A driven young man, Adelson threw himself into business after business. He sold de-icing fluid for windshields and ad space in financial magazines. He was a mortgage broker and a travel agent. In 1979, he started Comdex, a Las Vegas-based computer trade show that drew crowds of more than 200,000 and became the biggest event of its kind in the world.
Adelson’s career was framed in superlatives. After buying and later demolishing the aging Sands hotel, he and his partners built the Venetian Las Vegas, an opulent resort with marble pillars, Renaissance-style ceiling frescoes, a fleet of gondoliers skimming down a Grand Canal, and more than 1,000 slot machines.
“It’s full of richness. It’s full of luxury. It’s full of decadence, and it’s full of romance,” he told reporters on a preview tour in 1999, adding that it was inspired by the city where he and his wife had honeymooned.
The Venetian also was the setting for what came to be called “the Adelson primary” — meetings where Republican presidential hopefuls would woo Adelson and pitch their agendas to the Republican Jewish Coalition, a group he backed.
From his office in the Venetian, Adelson laid the groundwork for even grander, glitzier operations. In Singapore, his company’s Marina Bay Sands boosted tourism by 20%. In Macau, the former Portuguese colony just off China’s coast, Adelson supersized the Venetian, constructing what his company described not just as the world’s largest casino, but “the world’s largest inhabited building.”
Adelson developed four more hotel-casinos in Macau — all on a strip that had been swampland before he filled it in. Macau became the world’s biggest gambling destination and, despite bitter litigation over his efforts, Adelson thrived.
In 2016, he agreed to a $9-million settlement with the U.S. Securities and Exchange Commission over accusations that his Macau operation had bribed Chinese officials. He also agreed to pay a reported $75 million to a Sands executive in Macau who resigned after allegedly being pressured to seek dirt on Chinese regulators and to allow prostitution in Sands properties.

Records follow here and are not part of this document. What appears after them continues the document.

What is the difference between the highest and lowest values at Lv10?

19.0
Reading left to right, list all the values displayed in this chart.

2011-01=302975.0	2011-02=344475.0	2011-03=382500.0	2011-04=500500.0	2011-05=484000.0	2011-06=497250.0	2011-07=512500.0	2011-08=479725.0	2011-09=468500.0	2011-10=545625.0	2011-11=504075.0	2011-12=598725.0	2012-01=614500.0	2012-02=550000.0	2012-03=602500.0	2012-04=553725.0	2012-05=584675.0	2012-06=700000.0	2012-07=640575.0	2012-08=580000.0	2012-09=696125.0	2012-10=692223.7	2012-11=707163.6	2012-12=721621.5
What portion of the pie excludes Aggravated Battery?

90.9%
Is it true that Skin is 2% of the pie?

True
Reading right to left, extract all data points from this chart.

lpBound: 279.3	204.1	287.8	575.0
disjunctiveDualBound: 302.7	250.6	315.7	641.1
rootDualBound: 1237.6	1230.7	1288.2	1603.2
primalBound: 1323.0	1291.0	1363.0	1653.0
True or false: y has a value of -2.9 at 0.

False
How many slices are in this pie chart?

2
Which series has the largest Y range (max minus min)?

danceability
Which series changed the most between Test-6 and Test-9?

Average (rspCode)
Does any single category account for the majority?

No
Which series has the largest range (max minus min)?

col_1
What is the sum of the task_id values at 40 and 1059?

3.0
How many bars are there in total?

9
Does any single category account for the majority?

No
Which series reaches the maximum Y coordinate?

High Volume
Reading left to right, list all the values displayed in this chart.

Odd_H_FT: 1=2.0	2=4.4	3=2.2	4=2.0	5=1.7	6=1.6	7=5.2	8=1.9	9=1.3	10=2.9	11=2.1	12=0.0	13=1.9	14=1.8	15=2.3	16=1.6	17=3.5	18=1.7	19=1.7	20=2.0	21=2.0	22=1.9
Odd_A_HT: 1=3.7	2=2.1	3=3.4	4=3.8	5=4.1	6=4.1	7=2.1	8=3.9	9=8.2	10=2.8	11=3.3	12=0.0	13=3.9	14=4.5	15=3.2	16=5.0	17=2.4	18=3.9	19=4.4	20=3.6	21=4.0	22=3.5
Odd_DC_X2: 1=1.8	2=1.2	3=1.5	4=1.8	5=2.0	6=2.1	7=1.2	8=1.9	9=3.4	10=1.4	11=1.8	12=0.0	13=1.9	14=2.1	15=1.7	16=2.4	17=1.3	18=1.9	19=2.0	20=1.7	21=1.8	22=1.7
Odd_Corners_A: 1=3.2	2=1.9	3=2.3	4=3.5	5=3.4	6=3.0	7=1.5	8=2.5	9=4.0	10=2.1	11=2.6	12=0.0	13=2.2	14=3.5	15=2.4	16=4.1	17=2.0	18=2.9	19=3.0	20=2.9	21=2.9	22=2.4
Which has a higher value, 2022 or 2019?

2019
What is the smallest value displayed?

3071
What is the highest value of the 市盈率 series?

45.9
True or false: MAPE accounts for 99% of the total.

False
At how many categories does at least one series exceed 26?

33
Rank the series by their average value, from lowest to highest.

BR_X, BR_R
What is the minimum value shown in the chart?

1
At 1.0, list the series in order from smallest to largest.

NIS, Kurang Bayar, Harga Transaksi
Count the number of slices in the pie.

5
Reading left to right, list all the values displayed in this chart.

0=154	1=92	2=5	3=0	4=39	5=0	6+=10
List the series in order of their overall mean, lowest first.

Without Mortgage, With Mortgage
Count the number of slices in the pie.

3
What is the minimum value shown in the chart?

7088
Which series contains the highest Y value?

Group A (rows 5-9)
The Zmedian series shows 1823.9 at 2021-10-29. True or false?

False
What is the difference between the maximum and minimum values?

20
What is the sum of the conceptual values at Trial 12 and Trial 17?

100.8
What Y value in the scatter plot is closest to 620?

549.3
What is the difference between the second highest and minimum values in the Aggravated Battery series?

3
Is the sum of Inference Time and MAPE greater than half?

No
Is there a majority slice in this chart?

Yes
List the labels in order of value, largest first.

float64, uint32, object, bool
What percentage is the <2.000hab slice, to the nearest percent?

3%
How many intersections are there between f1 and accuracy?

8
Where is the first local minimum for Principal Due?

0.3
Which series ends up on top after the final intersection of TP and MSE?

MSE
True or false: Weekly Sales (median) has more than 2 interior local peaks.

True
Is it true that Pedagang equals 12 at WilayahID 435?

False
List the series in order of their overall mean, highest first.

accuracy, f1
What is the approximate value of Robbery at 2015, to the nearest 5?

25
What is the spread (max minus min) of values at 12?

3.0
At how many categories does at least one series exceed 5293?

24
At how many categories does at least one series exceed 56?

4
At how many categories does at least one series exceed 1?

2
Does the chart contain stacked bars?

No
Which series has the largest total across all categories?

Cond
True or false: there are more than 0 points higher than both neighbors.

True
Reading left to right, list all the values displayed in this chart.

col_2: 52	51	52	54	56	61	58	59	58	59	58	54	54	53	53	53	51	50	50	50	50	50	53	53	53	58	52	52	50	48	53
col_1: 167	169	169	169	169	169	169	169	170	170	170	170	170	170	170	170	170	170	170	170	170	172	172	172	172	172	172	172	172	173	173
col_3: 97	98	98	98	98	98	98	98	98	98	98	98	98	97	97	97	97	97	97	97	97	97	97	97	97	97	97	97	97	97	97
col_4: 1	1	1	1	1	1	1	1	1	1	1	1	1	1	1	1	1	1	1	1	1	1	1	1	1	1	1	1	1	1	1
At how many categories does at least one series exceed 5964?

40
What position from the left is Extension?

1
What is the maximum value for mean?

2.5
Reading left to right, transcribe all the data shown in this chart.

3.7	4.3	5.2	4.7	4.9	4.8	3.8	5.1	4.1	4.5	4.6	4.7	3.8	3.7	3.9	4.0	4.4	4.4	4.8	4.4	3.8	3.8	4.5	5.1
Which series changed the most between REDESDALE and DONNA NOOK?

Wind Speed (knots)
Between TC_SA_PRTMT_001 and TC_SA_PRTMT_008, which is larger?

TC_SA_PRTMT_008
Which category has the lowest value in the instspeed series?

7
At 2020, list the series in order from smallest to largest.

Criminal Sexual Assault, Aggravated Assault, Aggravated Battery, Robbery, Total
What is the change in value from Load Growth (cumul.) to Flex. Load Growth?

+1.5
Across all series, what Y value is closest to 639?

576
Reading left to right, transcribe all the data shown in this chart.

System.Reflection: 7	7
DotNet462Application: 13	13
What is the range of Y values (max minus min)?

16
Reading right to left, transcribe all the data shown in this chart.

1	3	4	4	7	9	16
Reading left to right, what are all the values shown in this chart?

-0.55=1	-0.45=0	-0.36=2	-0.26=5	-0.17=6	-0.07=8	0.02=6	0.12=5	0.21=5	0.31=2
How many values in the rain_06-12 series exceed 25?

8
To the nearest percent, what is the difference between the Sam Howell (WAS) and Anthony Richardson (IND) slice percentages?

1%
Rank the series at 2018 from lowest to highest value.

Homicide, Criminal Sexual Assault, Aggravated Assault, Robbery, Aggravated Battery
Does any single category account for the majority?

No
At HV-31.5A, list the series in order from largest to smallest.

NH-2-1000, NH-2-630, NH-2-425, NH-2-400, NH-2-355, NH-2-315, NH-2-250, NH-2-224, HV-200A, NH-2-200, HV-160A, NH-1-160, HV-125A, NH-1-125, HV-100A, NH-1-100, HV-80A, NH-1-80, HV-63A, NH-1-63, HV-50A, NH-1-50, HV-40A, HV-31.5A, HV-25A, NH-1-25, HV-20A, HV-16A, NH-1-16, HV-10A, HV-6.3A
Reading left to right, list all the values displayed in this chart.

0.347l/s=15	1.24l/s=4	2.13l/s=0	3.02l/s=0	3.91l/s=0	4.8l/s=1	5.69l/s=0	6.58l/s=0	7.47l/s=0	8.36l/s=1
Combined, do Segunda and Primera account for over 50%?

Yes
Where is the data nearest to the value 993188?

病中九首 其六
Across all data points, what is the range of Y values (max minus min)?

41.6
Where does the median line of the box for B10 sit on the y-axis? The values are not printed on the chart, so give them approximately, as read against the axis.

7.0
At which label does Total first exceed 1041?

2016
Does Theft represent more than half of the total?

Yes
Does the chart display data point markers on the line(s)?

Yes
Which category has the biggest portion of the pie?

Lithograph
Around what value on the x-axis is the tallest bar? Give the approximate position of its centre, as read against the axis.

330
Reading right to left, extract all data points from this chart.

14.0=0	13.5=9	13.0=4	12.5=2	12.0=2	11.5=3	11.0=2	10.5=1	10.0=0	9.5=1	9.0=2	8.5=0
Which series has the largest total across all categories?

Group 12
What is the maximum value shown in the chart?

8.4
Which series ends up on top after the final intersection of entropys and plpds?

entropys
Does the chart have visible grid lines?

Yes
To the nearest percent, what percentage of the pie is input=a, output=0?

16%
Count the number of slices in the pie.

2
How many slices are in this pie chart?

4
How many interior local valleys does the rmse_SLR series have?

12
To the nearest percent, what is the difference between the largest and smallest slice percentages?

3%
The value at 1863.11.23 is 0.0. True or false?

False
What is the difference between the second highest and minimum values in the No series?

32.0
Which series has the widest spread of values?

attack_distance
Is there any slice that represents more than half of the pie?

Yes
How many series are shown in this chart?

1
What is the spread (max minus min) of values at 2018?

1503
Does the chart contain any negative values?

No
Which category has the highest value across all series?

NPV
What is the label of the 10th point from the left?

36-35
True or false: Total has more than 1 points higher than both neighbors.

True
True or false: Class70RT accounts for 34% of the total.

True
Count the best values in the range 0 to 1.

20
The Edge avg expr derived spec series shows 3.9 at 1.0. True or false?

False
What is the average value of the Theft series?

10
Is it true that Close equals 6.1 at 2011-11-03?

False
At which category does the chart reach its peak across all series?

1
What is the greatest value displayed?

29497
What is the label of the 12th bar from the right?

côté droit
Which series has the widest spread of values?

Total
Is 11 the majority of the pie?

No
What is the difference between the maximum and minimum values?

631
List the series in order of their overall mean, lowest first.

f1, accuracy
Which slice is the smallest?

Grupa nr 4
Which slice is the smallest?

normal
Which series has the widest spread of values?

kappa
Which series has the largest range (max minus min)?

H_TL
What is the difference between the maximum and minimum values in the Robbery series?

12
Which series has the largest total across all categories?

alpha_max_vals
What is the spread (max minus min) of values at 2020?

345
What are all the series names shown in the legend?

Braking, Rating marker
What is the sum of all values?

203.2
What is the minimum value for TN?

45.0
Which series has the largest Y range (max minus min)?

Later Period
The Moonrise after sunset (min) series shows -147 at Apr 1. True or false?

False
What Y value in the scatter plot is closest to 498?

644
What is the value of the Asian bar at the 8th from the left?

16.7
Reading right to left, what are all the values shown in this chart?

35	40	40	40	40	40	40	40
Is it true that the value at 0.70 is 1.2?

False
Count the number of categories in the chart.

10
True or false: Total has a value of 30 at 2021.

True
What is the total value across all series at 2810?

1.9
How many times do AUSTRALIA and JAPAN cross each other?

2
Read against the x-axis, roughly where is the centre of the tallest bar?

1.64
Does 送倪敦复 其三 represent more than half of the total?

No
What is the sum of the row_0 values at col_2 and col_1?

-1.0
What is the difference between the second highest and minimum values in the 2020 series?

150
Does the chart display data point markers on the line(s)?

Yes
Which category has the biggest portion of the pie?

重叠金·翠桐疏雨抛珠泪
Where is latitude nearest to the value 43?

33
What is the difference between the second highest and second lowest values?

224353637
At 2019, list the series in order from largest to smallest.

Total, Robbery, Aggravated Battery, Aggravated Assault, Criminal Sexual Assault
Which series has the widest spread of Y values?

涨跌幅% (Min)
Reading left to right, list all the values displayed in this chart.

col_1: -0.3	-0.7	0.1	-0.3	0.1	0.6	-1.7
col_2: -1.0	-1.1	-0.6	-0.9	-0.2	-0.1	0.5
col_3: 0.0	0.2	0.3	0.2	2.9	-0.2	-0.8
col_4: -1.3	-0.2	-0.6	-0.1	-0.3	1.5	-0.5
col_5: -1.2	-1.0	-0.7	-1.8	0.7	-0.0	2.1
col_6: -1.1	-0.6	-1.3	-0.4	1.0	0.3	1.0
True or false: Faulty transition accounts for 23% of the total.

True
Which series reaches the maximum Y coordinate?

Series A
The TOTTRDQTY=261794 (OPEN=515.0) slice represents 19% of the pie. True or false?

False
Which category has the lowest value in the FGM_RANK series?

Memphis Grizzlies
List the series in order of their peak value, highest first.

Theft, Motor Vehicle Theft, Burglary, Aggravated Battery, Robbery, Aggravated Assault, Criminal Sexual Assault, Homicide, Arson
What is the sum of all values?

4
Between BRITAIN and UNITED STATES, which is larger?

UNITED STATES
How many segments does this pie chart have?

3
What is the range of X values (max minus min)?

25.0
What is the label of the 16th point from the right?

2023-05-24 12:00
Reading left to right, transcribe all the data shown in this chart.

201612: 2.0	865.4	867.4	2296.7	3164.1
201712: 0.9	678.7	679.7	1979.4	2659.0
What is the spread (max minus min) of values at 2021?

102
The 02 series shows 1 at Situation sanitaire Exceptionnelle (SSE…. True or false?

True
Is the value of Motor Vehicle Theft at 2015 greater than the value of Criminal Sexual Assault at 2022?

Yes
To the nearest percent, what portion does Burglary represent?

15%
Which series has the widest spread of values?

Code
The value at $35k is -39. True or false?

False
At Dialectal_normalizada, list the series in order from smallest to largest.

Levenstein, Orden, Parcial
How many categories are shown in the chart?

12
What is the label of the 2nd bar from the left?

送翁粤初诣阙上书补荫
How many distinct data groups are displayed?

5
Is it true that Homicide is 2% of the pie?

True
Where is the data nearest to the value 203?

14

When the chips were down, Adelson often went to court. In a 10-year period, he was a party to 150 lawsuits in Nevada’s Clark County alone, according to The Washington Post. In 2018, a lawsuit accused him of “legal sadism” for needlessly prolonging legal proceedings to weaken his adversaries.
In a libel action filed by Adelson, a Las Vegas Review-Journal columnist was forced into bankruptcy just as his young daughter was undergoing treatment for brain cancer. When Adelson secretly acquired the Review-Journal in 2015, the columnist, John L. Smith, quit after being banned from writing about the new owner of the state’s largest newspaper.
Adelson was even sued by Gary and Mitchell Adelson, two sons from his first marriage, who claimed he had cheated them in a transaction of company stock. A Massachusetts judge ruled that Adelson, while “perhaps lacking paternal kindliness,” had not defrauded or misled his sons.
Mitchell Adelson died of a drug overdose in 2005.
In addition to his wife, Adelson’s survivors include four children from his two marriages.
In 1993, the Adelsons established a nonprofit drug clinic in Tel Aviv. They subsequently built two more, in Las Vegas and Macau. Adelson also invested heavily in campaigns against the legalization of marijuana, contending it was a gateway to addiction for his son and countless others.
Through family foundations, the Adelsons gave millions to medical researchers in Israel and the U.S. They also funded Jewish education, contributed to Yad Vashem, the Israeli Holocaust memorial, and gave more than $410 million to Birthright, an organization that brings young Jews from all over the world to Israel.
Even before his marriage to Miriam, Israel was a cause close to Adelson’s heart.
On his first trip there, the well-heeled businessman wore shoes that had belonged to his late father, a Lithuanian immigrant who drove a taxi for a living.
Arthur Adelson had never gotten to visit Israel, his son told many audiences, and it was only fitting that at some point his shoes should touch the ground.